## Required action:
For each line below that includes the word "down", make a copy.

## Available data:
=== Begin Enclosure ===
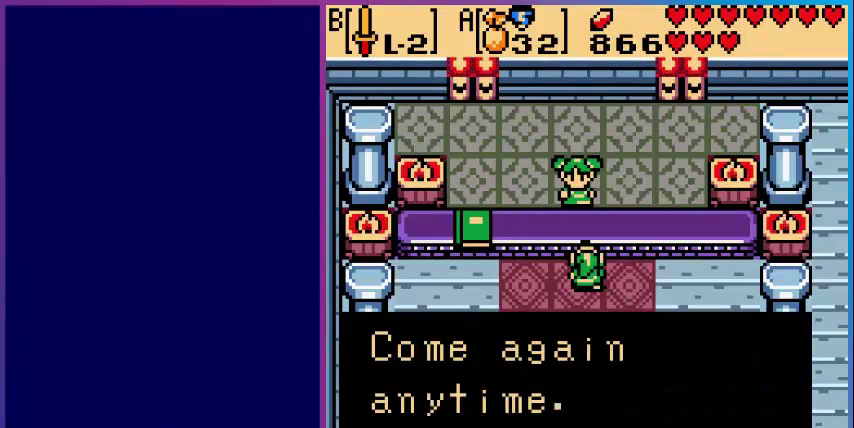
{"buttons": ["DPAD_LEFT"], "events": [[40, "A", "down"], [200, "A", "up"]]}
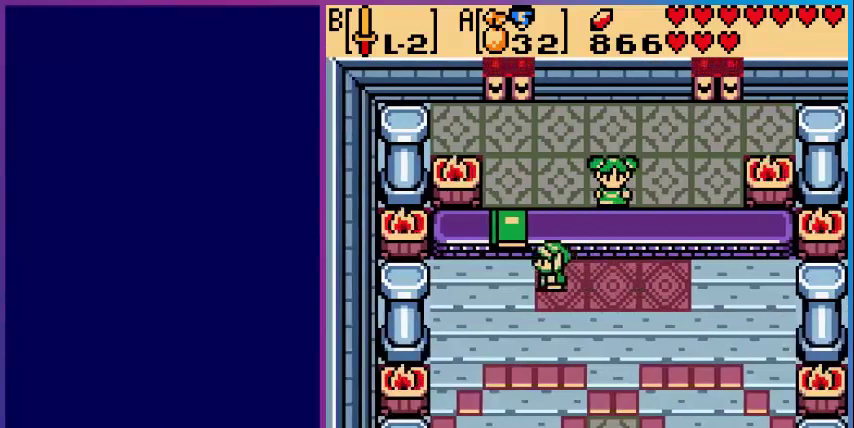
{"buttons": [], "events": [[240, "DPAD_LEFT", "up"], [240, "DPAD_UP", "down"], [320, "A", "down"], [400, "DPAD_UP", "up"], [520, "A", "up"]]}
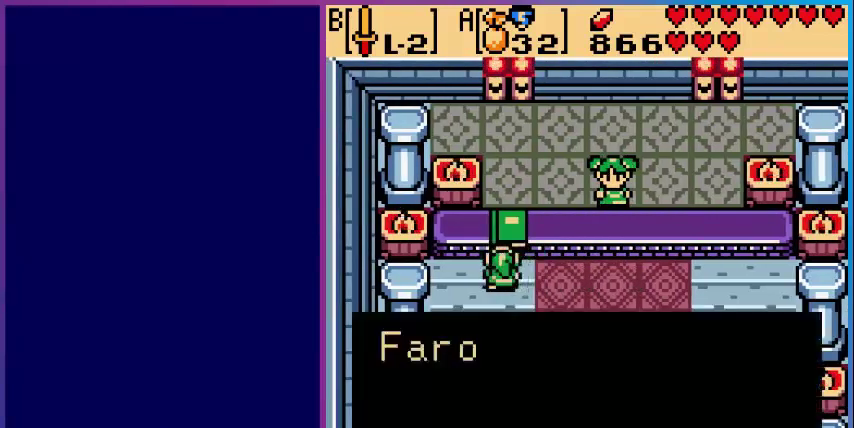
{"buttons": [], "events": [[240, "A", "down"], [360, "A", "up"]]}
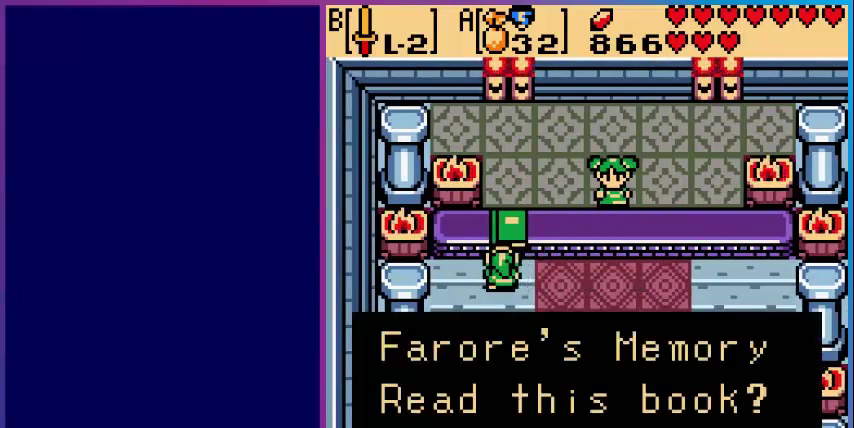
{"buttons": [], "events": [[40, "A", "down"], [200, "A", "up"], [240, "A", "down"], [400, "A", "up"]]}
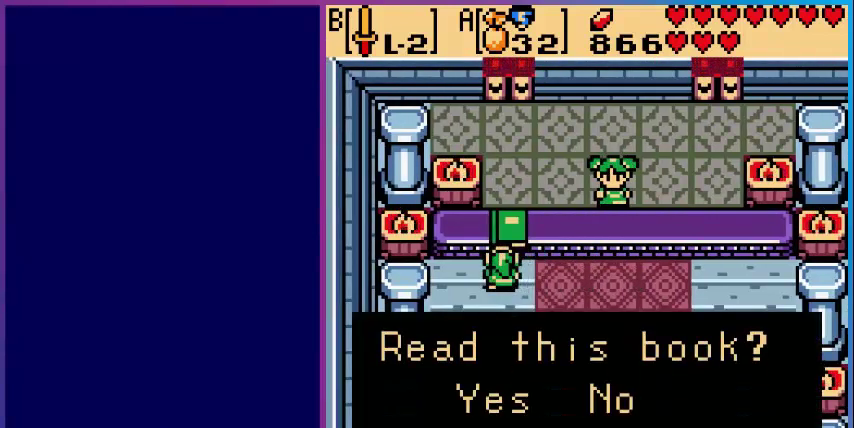
{"buttons": [], "events": [[80, "A", "down"], [200, "A", "up"]]}
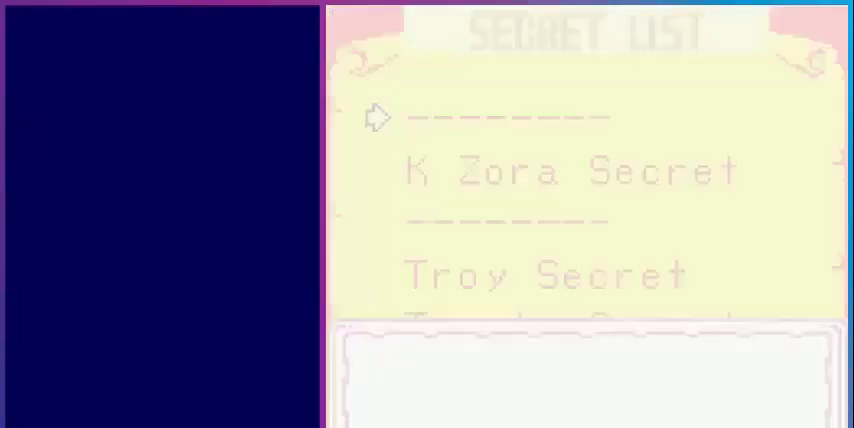
{"buttons": [], "events": []}
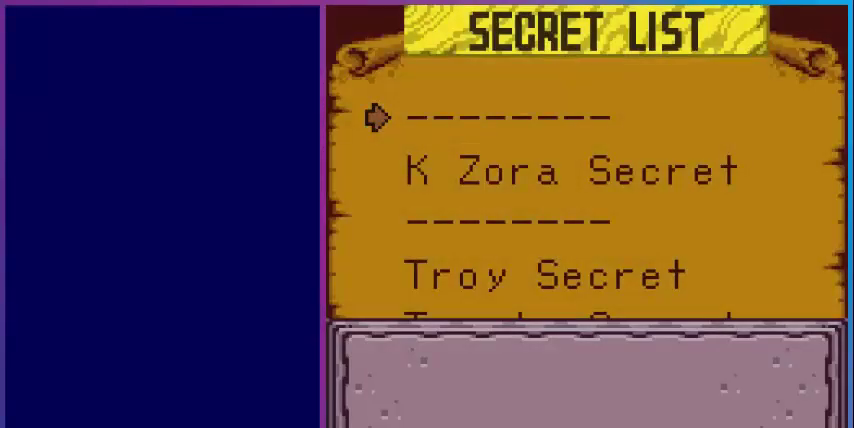
{"buttons": [], "events": [[80, "DPAD_DOWN", "down"], [240, "DPAD_DOWN", "up"]]}
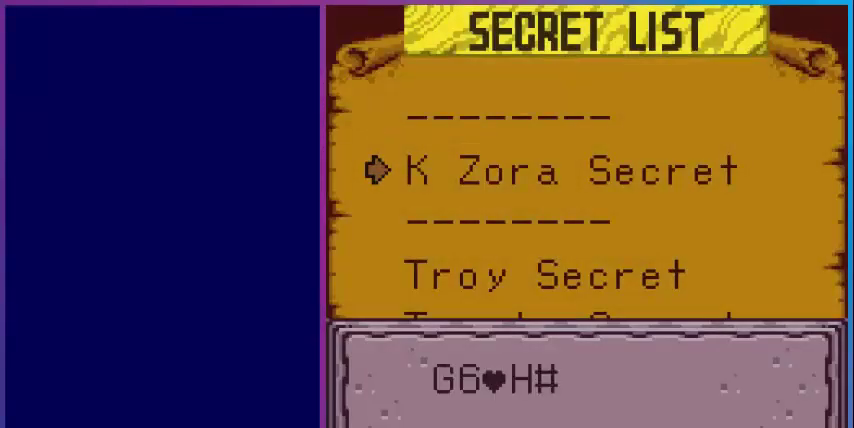
{"buttons": [], "events": []}
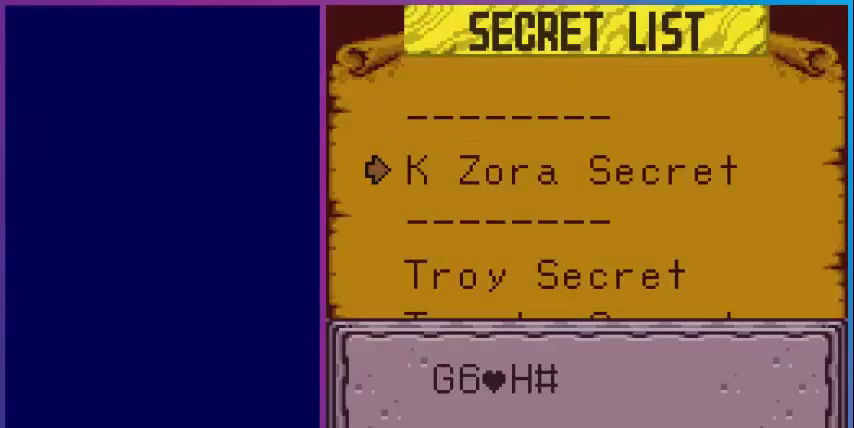
{"buttons": ["DPAD_DOWN"], "events": [[80, "DPAD_DOWN", "down"], [160, "DPAD_DOWN", "up"], [440, "DPAD_DOWN", "down"]]}
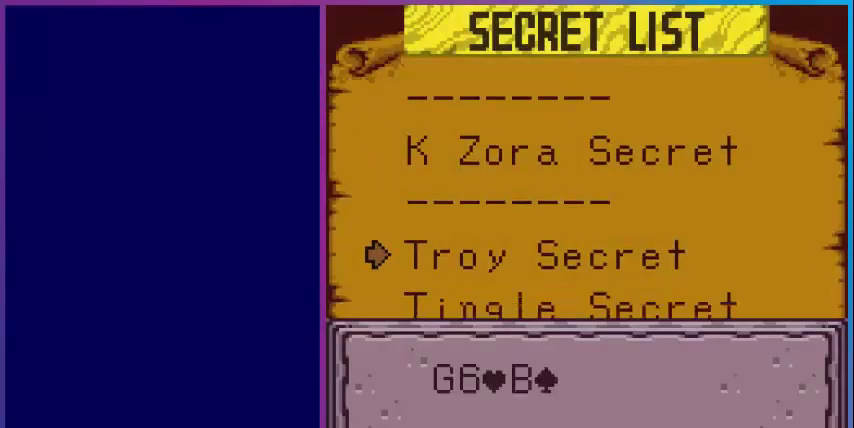
{"buttons": ["DPAD_DOWN"], "events": [[40, "DPAD_DOWN", "up"], [440, "DPAD_DOWN", "down"]]}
=== End Enclosure ===
## Solution for this problem:
{"buttons": ["DPAD_LEFT"], "events": [[40, "A", "down"], [200, "A", "up"]]}
{"buttons": [], "events": [[240, "DPAD_LEFT", "up"], [240, "DPAD_UP", "down"], [320, "A", "down"], [400, "DPAD_UP", "up"], [520, "A", "up"]]}
{"buttons": [], "events": [[240, "A", "down"], [360, "A", "up"]]}
{"buttons": [], "events": [[40, "A", "down"], [200, "A", "up"], [240, "A", "down"], [400, "A", "up"]]}
{"buttons": [], "events": [[80, "A", "down"], [200, "A", "up"]]}
{"buttons": [], "events": [[80, "DPAD_DOWN", "down"], [240, "DPAD_DOWN", "up"]]}
{"buttons": ["DPAD_DOWN"], "events": [[80, "DPAD_DOWN", "down"], [160, "DPAD_DOWN", "up"], [440, "DPAD_DOWN", "down"]]}
{"buttons": ["DPAD_DOWN"], "events": [[40, "DPAD_DOWN", "up"], [440, "DPAD_DOWN", "down"]]}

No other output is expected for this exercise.